Thursday, May 20, 2010

Nebula Awards

The Science Fiction Writers of America presented this year’s round of Nebula Awards and a few unrelated awards over the weekend in Cape Canaveral.  The winners were:

·         Novel:  Paolo Bacigalupi for The Windup Girl
·         Novella:  Kage Baker for The Women of Nell Gwynne’s (posthumously)
·         Novelette:  Eugie Foster for “Sinner, Baker, Fabulist, Priest: Red Mask, Black Mask, Gentleman, Beast”
·         Short Story: Kij Johnson for “Spar”
·         Ray Bradbury Award: Neill Blomkamp and Terri Tatchell for District 9
·         Andre Norton Award: Catherynne M. Valente for The Girl Who Circumnavigated Fairyland in a Ship of Her Own Making
·         Damon Knight Grand Master Award: Joe Haldeman
·         Author Emeritus: Neal Barrett Jr.
·         SFWA Service Award: Vonda N. McIntyre, Keith Stokes
·         SFWA Solstice Award: Tom Doherty, Terri Windling, Donald A. Wollheim (posthumously)

All of these awards deserve some talk, but I’m going to narrow my focus now to the Andre Norton Award because this year’s winner was such a game changer.  A few years ago Valente had just started making a living as a full time writer when her husband lost his job unexpectedly due to the recession.  A few months later, she decided to be innovative and daring.  She announced that she was writing a book that would only appear online, for free, with a donation button so that her readers could pay what they felt like for it, hoping to add at least a little extra cash to help pay the bills.  There was no editor involved, no agent, no publishing house.  Just Valente and her audience.  These sorts of projects are known as crowd funding, and until now they’ve received very little attention or recognition.  Not only did Valente find a significant audience for her work online, but she just won the premiere award for teen/young adult science fiction and fantasy in the country with it.  It is believed that hers is the first such work to win any major literary award.

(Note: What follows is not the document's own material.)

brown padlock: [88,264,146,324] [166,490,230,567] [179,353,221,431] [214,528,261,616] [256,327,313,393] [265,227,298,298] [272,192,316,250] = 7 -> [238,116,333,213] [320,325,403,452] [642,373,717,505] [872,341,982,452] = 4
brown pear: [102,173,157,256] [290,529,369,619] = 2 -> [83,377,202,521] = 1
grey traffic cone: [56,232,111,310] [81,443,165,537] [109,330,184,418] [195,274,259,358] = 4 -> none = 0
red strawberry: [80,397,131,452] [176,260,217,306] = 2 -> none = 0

Not only is it interesting to see a crow funded project like this rewarded, but it’s also one of the rare times a self published work in any medium has been so successful and rewarded.  Valente, whether she set out to or not, has proved that the publishing world is changing.  Now, she herself has said that she does not think that agents, editors, and publishing houses are going to go away because the fill very needed roles.  But Fairyland has illustrated just how powerful the web is.  I should also point out that Valente had much better odds of pulling this off than the average joe doing crowd funding.  Valente was already a traditionally published author with several books under her belt when she started this project.  She had an established blog and a community of fellow bloggers to rely on to spread the word of her new book.  Most people don’t have that.

And while I’m going on about how publishing is changing, I’d also like to look at two of the Solstice Award Winners, which honors those who have had a significant impact on science fiction and fantasy.  Tom Doherty is the founder, President and Publisher of Tom Doherty Associates, LLC, which publishes books under the imprints Tor, Forge, Orb, Starscape and Tor Teens.  Now a subsidiary of Holtzbrinck Publishers, Tor is one of the largest publishers of SF/F, and has published more award winners in this category than any other house.  Mr. Doherty previously worked at the publisher at Ace, another premiere science fiction/fantasy publishing house.  Donald A. Wollheim helped develop Ace as a paperback science fiction house until starting his own house, DAW.  Both Ace and DAW are now owned by the Penguin Group.  As an editor, Wollheim worked with such giants as Marion Zimmer Bradley, Andre Norton, Ursula K. Le Guin, Phillip K. Dick, Robert Silverburg, and Jack Vance to name a few.  As a publisher, he started the careers of C. J. Cherryh, Tanith Lee, Jennifer Roberson, and Tadd Williams, again, to name a few.  Most infamously, he published an unauthorized edition of Tolkein’s Lord of the Rings while at Ace.  While later found to be illegal, this edition popularized Tolkein in the United States and helped to create a huge fantasy audience.  Mr. Wollheim passed away in 1990.  His daughter Elizabeth Wollheim is a current publisher with DAW.

Valente is also up for a Hugo award this year for her traditionally published novel Palimpset.  Bacigalupi’s Windup Girl and Cherie Priest’s Boneshaker (which I’ve reviewed here) are also nominated.  Those awards are currently in the voting process, and will be announced at Aussiecon 4 in Melbourne, Australia in September.  The Hugo is award by the World Science Fiction Society.

The Girl Who Navigated Fairyland in a Ship of Her Own Making will be published by Feiwel and Friends in May 2011, and upon the request of the publisher, the final act is no longer available online.